Anunciado como "um plano de paz entre Israel e Palestina com proposta de dois Estados", o projeto que Donald Trump exibiu ao mundo nesta terça-feira (28) não passa de um rascunho superficial, incapaz de atender às complexidades das questões exigidas pelo Oriente Médio. O projeto, pelo pouco que foi apresentado, está longe de um mapa do caminho para uma paz duradoura entre israelenses e palestinos. Ao contrário, atiça ainda mais rivalidades históricas devido a suas lacunas e contradições.
Não se pode brincar com temas como o status de Jerusalém, a Cidade Sagrada para três religiões monoteístas — cristãos, judeus e muçulmanos — e um dos principais pontos de divergência entre palestinos e israelenses. E Trump brincou. Ao anunciar seu plano, disse que Jerusalém se manterá como "capital não dividida de Israel". Depois, olhou para o primeiro-ministro Benjamin Netanyahu e tascou:
— Mas eu já fiz isso para você, não é?
Ele referia-se à transferência da embaixada americana de Tel Aviv para Jerusalém, postura seguida apenas por Guatemala e Paraguai e criticada pela comunidade internacional.
Além da falta de noção geopolítica embutida na gafe, a contradição fica por conta do anúncio de que pretende inaugurar uma segunda embaixada na cidade, justamente em Jerusalém Leste, área reivindicada pelos palestinos como capital de seu futuro Estado. Afinal, qual o status para a cidade que Trump está propondo?
As imprecisões e os hiatos do plano foram preenchidos por frases de palanque – não a toa de dois líderes cujas carreiras políticas estão ameaçadas – Trump com o impeachment e Netanyahu respondendo na Justiça por corrupção. Uma dessas frases partiu do premiê israelense, que afirmou que os refugiados palestinos não terão direito de voltar a Israel.

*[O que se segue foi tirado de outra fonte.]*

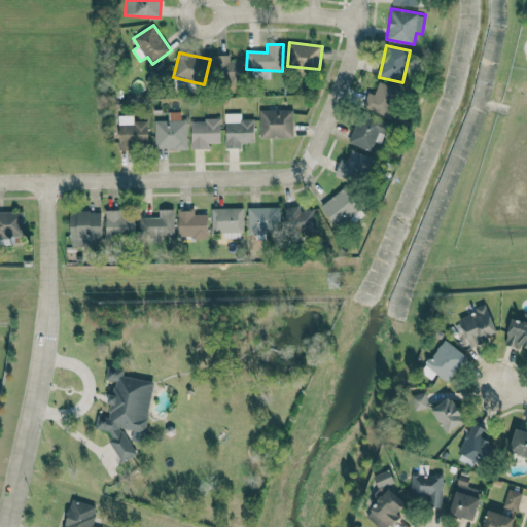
[(243,84),(243,61),(230,61),(230,56),(215,55),(215,83),(243,84)]
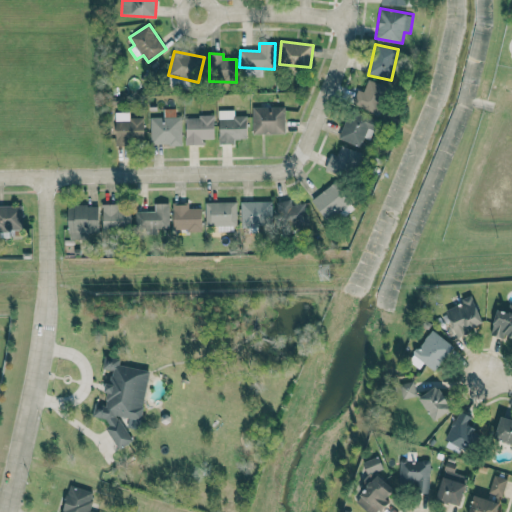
[(387,86),(368,80),(364,92),(357,89),(352,105),(379,113),(387,86)]
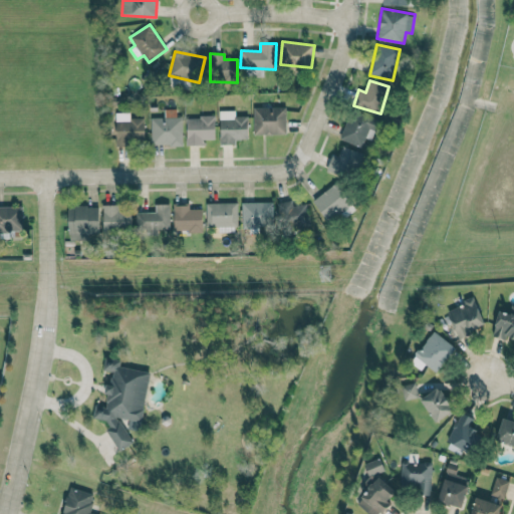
[(285,106),(253,107),(253,135),(286,134),(285,106)]
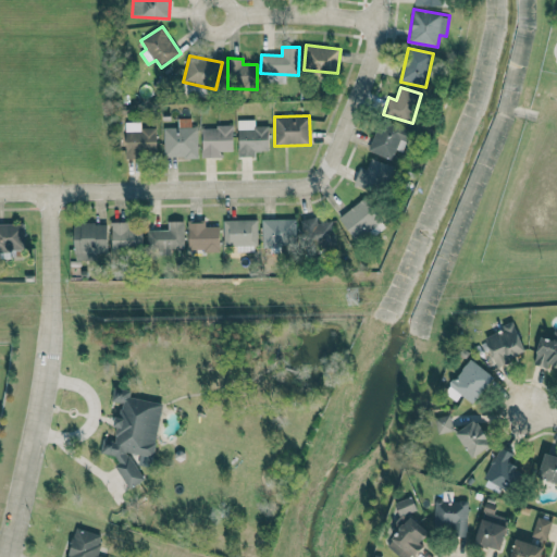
[(164,158),(198,157),(197,126),(190,126),(190,119),(178,119),(178,127),(163,127),(164,158)]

A questão é outro dos pontos complexos do impasse entre os dois povos. Para os palestinos, o direito ao retorno de centenas de milhares de pessoas que fugiram ou foram expulsas durante a guerra de 1948, após a criação do Estado de Israel, é fundamental de sua causa. Israel afirma que, se permitir o retorno, o país se tornaria mais islâmico do que judeu – o que é verdade.
O plano que Trump chama de "acordo do século" é puramente unilateral porque não contou com nenhum representante dos palestinos – porque não quiseram, o que também é verdade. A Autoridade Nacional Palestina (ANP) rompeu com os EUA desde o episódio da transferência da embaixada.
Não se pode considerar essa terça-feira um dia histórico. O anúncio de Trump não está a altura de iniciativas como a do democrata Bill Clinton, que mediou em 2000 as negociações de Camp David, entre Ehud Barak e Yasser Arafat, ou do republicano George W. Bush, o primeiro presidente americano a falar na criação de um Estado Palestino.
Eleitoreira – EUA e Israel realizam pleitos este ano –, a proposta pode incendiar o Oriente Médio ao dinamitar bases mais profundas da tentativa de coexistência entre os dois povos: os acordos de Oslo, que renderam o Nobel da Paz a Yitzak Rabin, a Shimon Peres e a Yasser Arafat e que, até agora, senão garantiram a desejada paz ao menos evitaram uma guerra total.